I actually have some experience in teaching others about handling difficult people since teachers have to do that all the time. The best book I have used in connection with the subject is "Teacher Effectiveness Training" by Thomas Gordon. The book and his others on parenting and leading in organizations emphasize the need to listen fully, carefully and accurately to what others are saying. Nothing helps a person become difficult faster than not being listened to, even though most people don't get listened to, most of the time.
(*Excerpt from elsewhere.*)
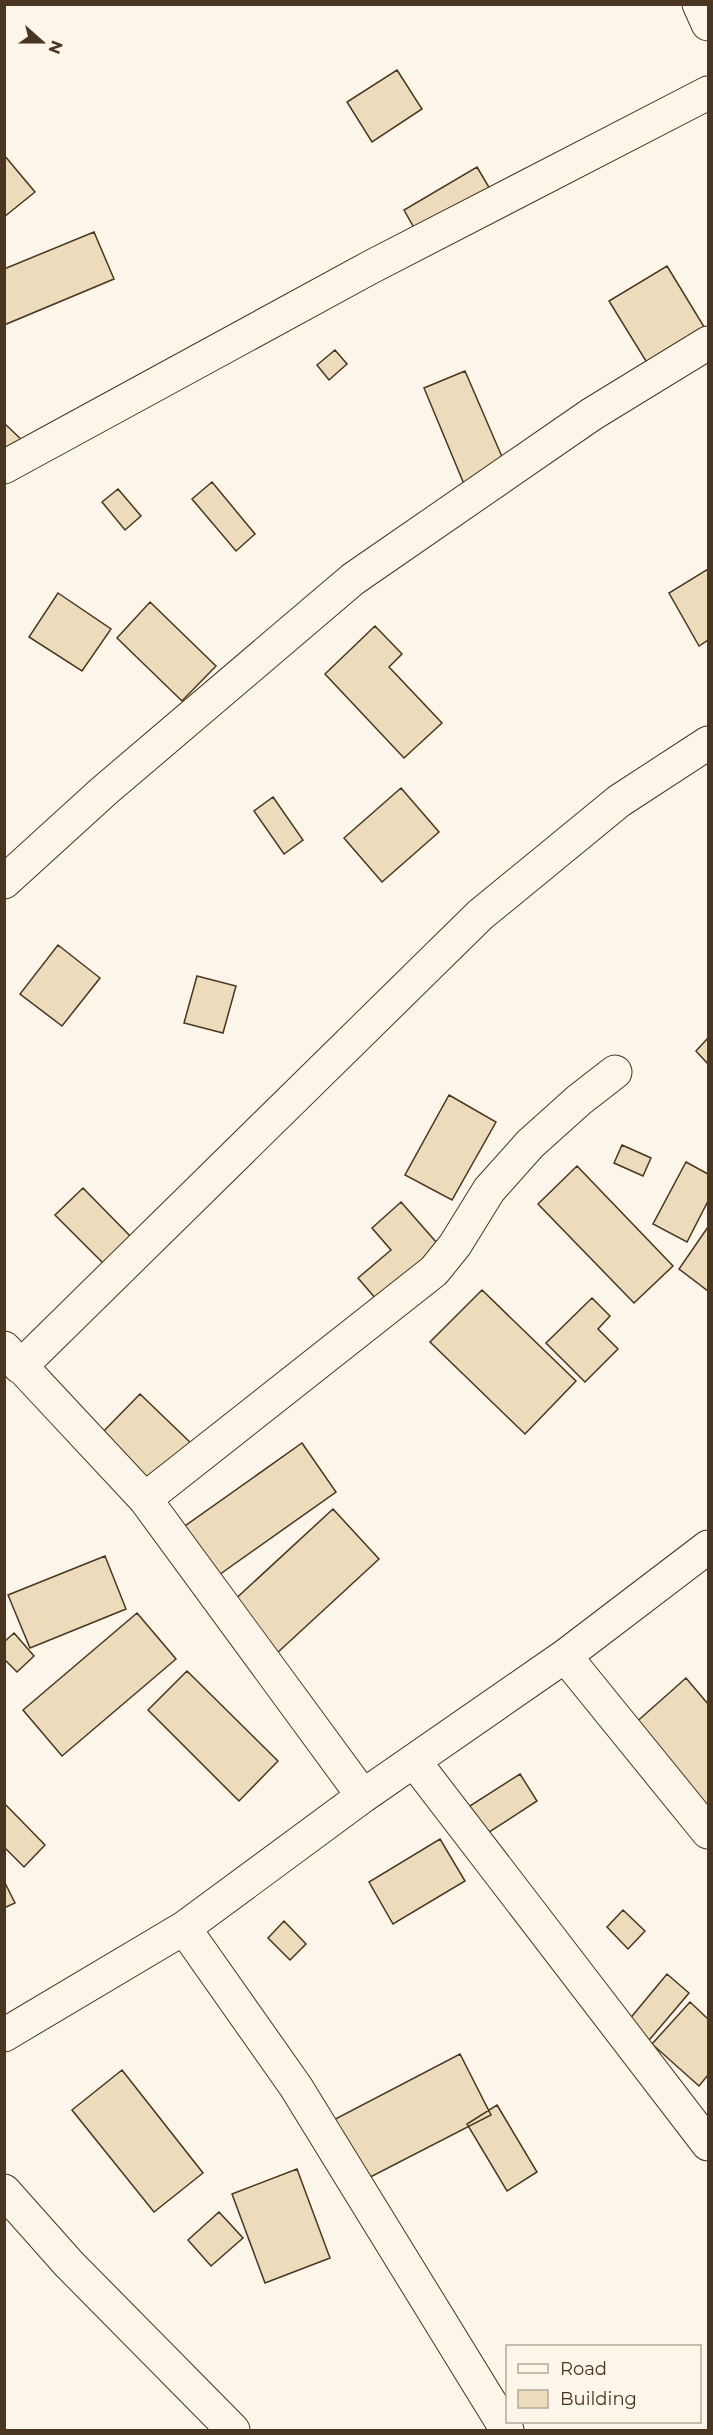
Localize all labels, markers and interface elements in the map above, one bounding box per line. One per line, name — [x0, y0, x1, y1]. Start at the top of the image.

Gordon next emphasizes what he calls "I-messages", that is statements about myself, not statements of accusations or blame or admonishments to, or about the other person. The frustrated and fatigued parent or teacher dealing with a difficult child often raises that well-known lecturing finger and delivers some sort of negative statement about the child. Nine times out of ten, that same negative statement, true or partially true or not, has been leveled at the recipient before. It is not likely to help the situation, the speaker or the recipient.
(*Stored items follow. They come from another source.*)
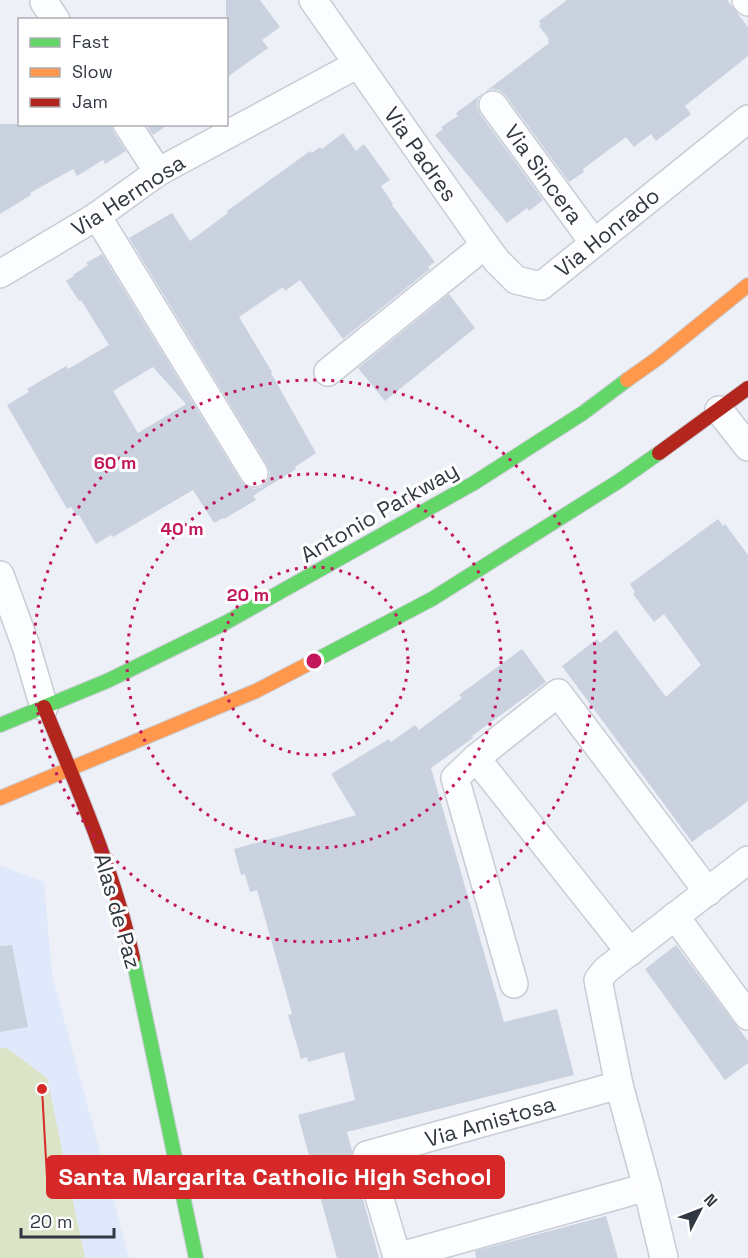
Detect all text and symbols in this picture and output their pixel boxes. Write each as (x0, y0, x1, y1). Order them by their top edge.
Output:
legend (18, 18, 228, 126)
text: Fast (72, 30, 109, 53)
text: Slow (72, 60, 113, 83)
text: Jam (72, 90, 108, 113)
street label: Via Padres (378, 101, 464, 207)
street label: Via Sincera (498, 119, 590, 230)
street label: Via Hermosa (66, 148, 190, 242)
street label: Via Honrado (549, 181, 665, 283)
text: 60 m (94, 451, 136, 474)
street label: Antonio Parkway (295, 455, 463, 569)
text: 40 m (160, 517, 204, 540)
text: 20 m (227, 583, 269, 606)
centre of rings (304, 651, 324, 671)
street label: Alas de Paz (88, 850, 148, 972)
street label: Via Amistosa (422, 1089, 559, 1153)
callout: Santa Margarita Catholic High School (47, 1156, 504, 1198)
text: Santa Margarita Catholic High School (58, 1161, 492, 1192)
north arrow (670, 1180, 730, 1240)
text: N (699, 1189, 722, 1211)
scale bar (21, 1201, 114, 1239)
text: 20 m (30, 1210, 73, 1233)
When I was 34 and had been teaching at the university for 6 years, I was selected to be the major administrator of a group of 40 college students on a trip to Britain for 11 weeks and a tour of several European countries for 3 weeks. I had not been out of the US except for a trip to Canada and I had no experience or training in 24-hour-a-day oversight of a diverse group of energetic but inexperienced young people. To try to prepare myself, I did what academics often do: I read a book. It was "On Becoming a Person" by Carl R. Rogers.
It, too, emphasized the need for openness, honesty and acceptance of the other person in any relationship. Rogers' words helped me keep a semblance of cool most of the time.
The problems of my being a difficult person for others to get along with and of my being difficult for me to understand and abide continue, but I am working on them both.